SELECTED TEXT section start
# Spinneys



## Lanason (Sep 1, 2009)

Did you know:-

The supermarket was founded by Englishman, Arthur Rawdon Spinney (CBE), who, having served in the Staffordshire Yeomanry and later on the staff of General Allenby, set up operations in the suburbs of Alexandria, Egypt in 1924, which initially formed and organized the provision department of the Palestine Railways.

Before 1960 Spinneys grew into a chain and succeeded in opening additional retail outlets in Palestine and Jordan and supplying food for petrol exploration teams across the Gulf region.

In 1967, the success story continued and this time Spinneys opened the first department store in Lebanon, in Jnah Beirut, but unfortunately the store closed in the early 70’s due to the civil war at that time.

Thirty years later, Spinneys pioneered the concept of a hypermarket in Lebanon and re-opened its doors in 1998 through a big store in Dbayeh followed by 6 other standalone outlets in addition to the regional expansion in Egypt, Qatar, Jordan and UAE. 

Spinneys opened its first store in Egypt in 2007 in City Stars. The expansion accelerated, and by 2010 two more stores opened in Hurgada and Mall of Arabia, providing customers with great value and best service.

:clap2::clap2::clap2:


----------



## Lanason (Sep 1, 2009)

Carrefour is French :eyebrows::eyebrows::eyebrows:
Metro is German I think - but stand to be corrected


----------



## Whitedesert (Oct 9, 2011)

Lanason said:


> Carrefour is French :eyebrows::eyebrows::eyebrows:
> Metro is German I think - but stand to be corrected


Metro is local (Egyptian owned) and registered. There are Metro's in other countries, but not the same company. Carrefour is a French brand, but locally franchised, so also local owned.


----------



## Liralen (Sep 15, 2010)
SELECTED TEXT section end
DATA SECTION section start
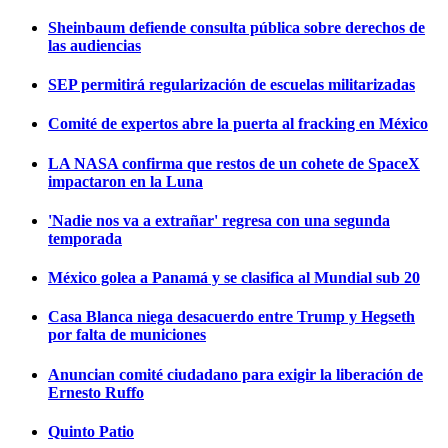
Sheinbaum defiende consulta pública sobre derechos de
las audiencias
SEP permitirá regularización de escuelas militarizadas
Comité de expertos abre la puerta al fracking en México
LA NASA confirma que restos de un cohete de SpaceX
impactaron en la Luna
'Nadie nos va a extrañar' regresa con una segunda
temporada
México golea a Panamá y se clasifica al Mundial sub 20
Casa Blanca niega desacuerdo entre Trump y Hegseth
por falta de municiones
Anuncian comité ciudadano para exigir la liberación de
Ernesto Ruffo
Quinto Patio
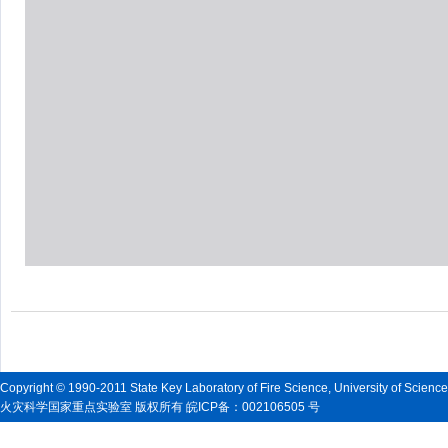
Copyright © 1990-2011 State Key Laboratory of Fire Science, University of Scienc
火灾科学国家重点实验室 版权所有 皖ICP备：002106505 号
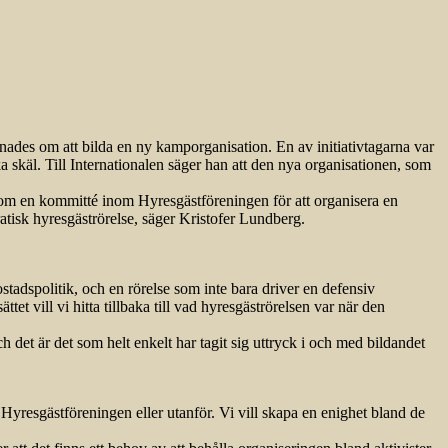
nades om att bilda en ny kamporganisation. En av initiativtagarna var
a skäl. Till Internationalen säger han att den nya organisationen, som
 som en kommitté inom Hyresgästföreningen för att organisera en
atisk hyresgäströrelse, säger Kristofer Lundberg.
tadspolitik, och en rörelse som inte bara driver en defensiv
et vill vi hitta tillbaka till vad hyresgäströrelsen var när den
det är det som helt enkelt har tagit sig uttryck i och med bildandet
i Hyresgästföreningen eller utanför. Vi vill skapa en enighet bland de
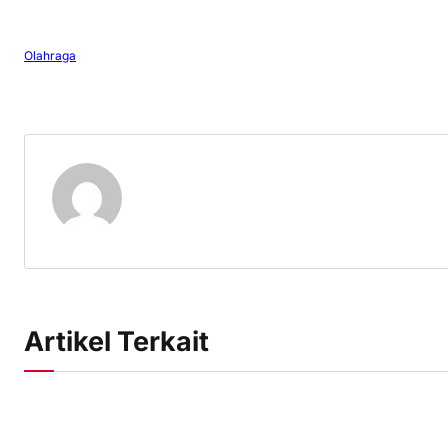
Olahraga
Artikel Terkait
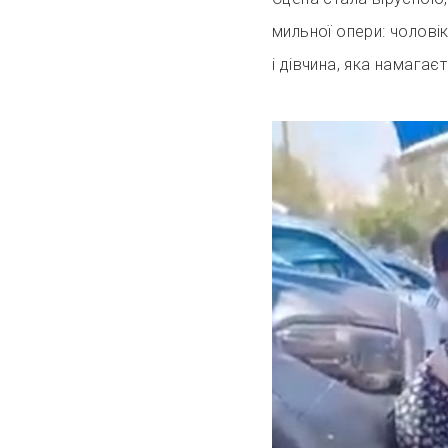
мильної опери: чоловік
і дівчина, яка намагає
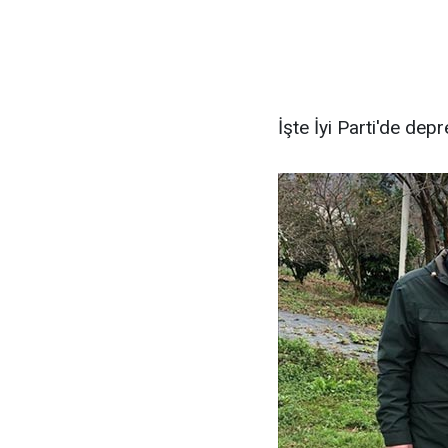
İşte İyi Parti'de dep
DATA SECTION section end
§ WORK ITEM A: From the Spinneys thread, write out the passage between "Metro is local" and "also local owned.", inclusive.
§ WORK ITEM B: According to the Spinneys thread, in what year did Spinneys open the first department store in Lebanon?

§ TASK OUTPUT A:
Metro is local (Egyptian owned) and registered. There are Metro's in other countries, but not the same company. Carrefour is a French brand, but locally franchised, so also local owned.

§ TASK OUTPUT B: 1967